Profiling how to
This is a quick and dirty guide to profiling. You are strongly recommended to read the profiling software documentation to get deeper insight in the commands suggested in the following.
Intel VTune Amplifier XE
This software is a nice tool for profiling and has a GUI working also on Linux. Moreover, you will not need to compile your program with profiling flags on. The only bad thing is that it is commercial software. Profiling takes two steps: 1. run your program under VTune; 2. analyze the collected data.
Assuming your program is called foobar
, and further assuming that you only want to
collect the hotspots, for step 1 you will launch:
amplxe-cl -collect hotspot -r /results/directory ./foobar
the results of the sampling will be put in /results/directory
. If the
results directory is not specified VTune will put everything in a subdirectory
of the current directory.
For step 2:
amplxe-cl -report hotspots -r /results/directory > report_name
this will produce a hotspots report called report_name
.
gprof
gprof
is free software. It works a bit differently from VTune since we need to explictly
compile our code with the -pg
flag. This step is needed in order to link correctly the
profiling library to the executable that will be produced. Once the program is correctly
compiled you just need to execute it without specifying gprof
as launcher as is the case
for VTune:
./foobar [--flag1 --flag2 ...] [input1 input2 ...]
your program will automatically create a file, called gmon.out
containing the profiling
information collected. This file will by default sit in the current working directory.
After data collection you need to generate a human-readable profile summary. We run then the gprof
command:
gprof options [executable-file [profile-data-files ...]] [>outfile]
this will produce a so-called flat profile from the raw data collected. A more detailed introduction to gprof
can be found here: gprof.
Profiling DIRAC with Intel VTune Amplifier XE
The situation is a bit different if you want to profile DIRAC, because we usually
launch the executable through a script.
If you are using the wrapper.py
script, you will specify as launcher:
--launcher="amplxe-cl -collect hotspot -r /results/directory"
the rest of the procedure remains the same. What if we want to profile during an MPI run?
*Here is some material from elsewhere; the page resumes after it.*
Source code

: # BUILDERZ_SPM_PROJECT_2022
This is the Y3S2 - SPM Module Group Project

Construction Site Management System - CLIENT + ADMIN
We modify the launcher as follows:
--launcher="mpirun -np 12 amplxe-cl -collect hotspots -follow-child -mrte-mode=auto -target-duration-type=medium -no-allow-multiple-runs -no-analyze-system -data-limit=100 -slow-frames-threshold=40 -fast-frames-threshold=100 -r /results/directory"
Some more words of comment (shamelessly copied from amplxe-cl -help collect
):
follow-child
, collects data on processes launched by the target process;mrte-mode
, selects the profiling mode;target-duration-type
, estimates the application duration time. This value affects the size of collected data;no-allow-multiple-runs
, disables multiple runs to achieve more precise results for hardware event-based collections;no-analyze-system
, disables analyzing all processes running on the system;data-limit
, limits the amount of raw data to be collected;slow-frames-threshold
, specifies a threshold to separate slow and good frames. It must be smaller than the threshold for fast frames;fast-frames-threshold
, specifies the threshold to separate good and fast frames.
Profiling DIRAC with gprof
In contrast with VTune using gprof
to profile DIRAC is rather straightforward.
The only thing you will need to do is to link the profiling library. Thus if using the setup
script
you will type:
./setup --fc=... --cc=... --cxx=... --profiling --release
we recommend to build in release mode if you want to have your collected profiling data to be
really significant.
Once you managed to compile the sources correctly, you just run DIRAC as you’re used to using pam
or wrapper.py
. The program itself will produce in your current working directory the gmon.out
file and you will translate it to human-readable form with gprof
as explained before.
One word of caution for MPI runs. To avoid all the processes trying to write to the same gmon.out
file you should export the GMON_OUT_PREFIX
environment variable:
export GMON_OUT_PREFIX=foobarmon
and pass it to mpirun
:
mpirun -x GMON_OUT_PREFIX -np <np> ./foobar
In this way you will have a series of files named GMON_OUT_PREFIX.pid
, post-collection analysis
works exactly as for non-parallel runs. One warning from the mpirun
manual:
“Users are advised to set variables in the environment, and then use -x to export (not define) them.”